Smith is an ardent supporter and believer in the Cover Two defensive scheme. Once again, with mass confusion in the secondary and linebacking corps on play after play, the look of confusion on the faces of his defense may be best summed up as the Cover Who?
Lovie Smith has been exposed. The only questions left are: Does Bears management understand this? And if so, what will they do about it?
Smith came to Chicago in the infancy of the popularity of the Cover Two defense. Back then it was known as the Tampa Two and was run by Smith successfully in Tampa Bay and in St. Louis. The Bears got a hot commodity in Smith and during the hey-day of the Cover 2 scheme, he was a great coach. The problem is that if you give innovative coaches enough time and let personnel men get enough players in their systems to defeat a certain defense, it will fail.

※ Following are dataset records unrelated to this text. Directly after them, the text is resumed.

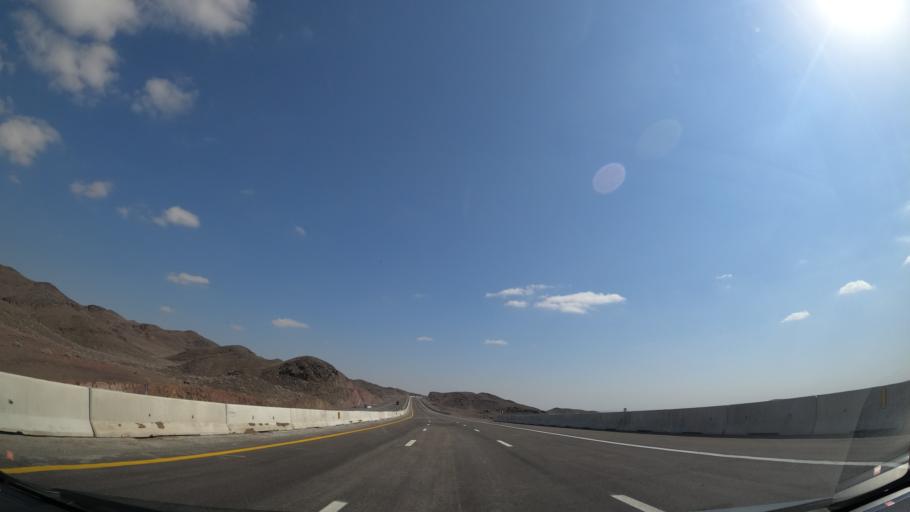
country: IR
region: Alborz
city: Eshtehard
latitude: 35.6636
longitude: 50.6508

Quarterbacks learn tendencies. Coaches find weaknesses. Eventually, every scheme becomes beatable. The Cover Two baffled Brett Favre for a long time, but not anymore judging by the Vikings almost 550 yards of total offense in the game Sunday against the Bears. Smith has been exposed as a one-trick pony. His blitz packages rarely find holes, his base scheme is exposed and undermanned and what changes has he made?
None.
He sticks to the scheme. He believes in it. He knows it can work and doesn’t understand why it would stop working. Square peg, meet round hole. After every embarrassing loss Smith gives the same old tired refrain. He’ll look at the tape and make improvements and hopefully this will help us get better. What adjustments has he made though? What has he actively done to right the many wrongs? Nothing.

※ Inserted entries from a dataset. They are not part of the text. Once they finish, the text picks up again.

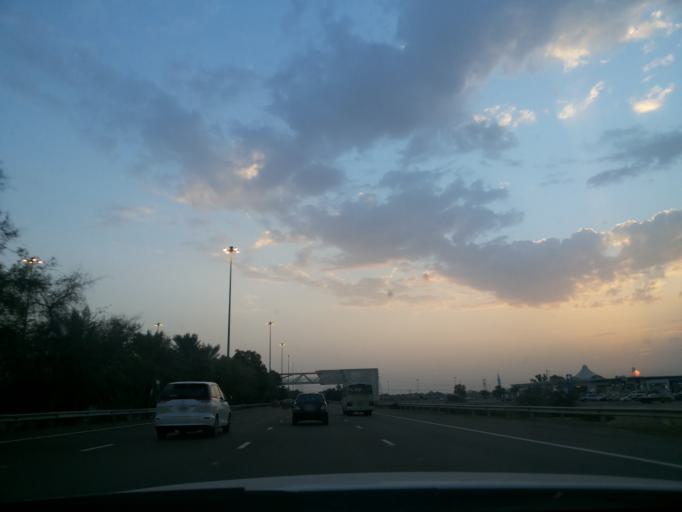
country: AE
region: Abu Dhabi
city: Abu Dhabi
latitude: 24.6716
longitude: 54.7616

The problem is that Smith isn’t and never has been an innovator. He took what he learned in Tampa Bay under Tony Dungy and applied it as the Rams defensive coordinator. That team’s success got him hired as the Bears coach and he applied the same formula to this team. It hasn’t all been failure, obviously. Smith’s defenses have been dominant during his tenure, but he is, was and always will be a system coach. When defensive coordinator Ron Rivera wanted to change things, add his own imprint to the defense, Smith fought him. Under Rivera, who actually did manage to get his players to the quarterback when he blitzed, the defense was able to remain near the top in the league. Rivera mixed up blitz packages and other defensive looks along with the Cover Two. Smith didn’t like that though. Even though the Defense was successful under Rivera, Smith sent him packing and placed his friend Bob Babich in his place.
It’s been all down hill since then. Smith and Babich and this year’s new guru Rod Marinelli (who didn’t win a single game last year with Detroit but was suddenly supposed to be the answer to the Bears defensive problems) are all system guys. They are all Cover Two guys. They are all former Tampa Two guys. None of them were innovators. They are all replicators, and they are replicating a beaten horse.
The question now is will Smith overhaul his staff again and allow fresh thinking and new ideas into the mix? Will he hire an innovator to coordinate the defense under him, or will he insist on trying to beat teams of the Twenty-Tens with a defense from the Nineties?
The problem with surrounding yourself with yes-men is that if you aren’t challenged, you get stale. Lovie is stale. His defense is stale. Yesterday’s news, yesterday’s scheme, and yesterday’s coach—the world is made up of the quick and the dead. It doesn’t take an innovator to figure out which the Bears and Smith might be.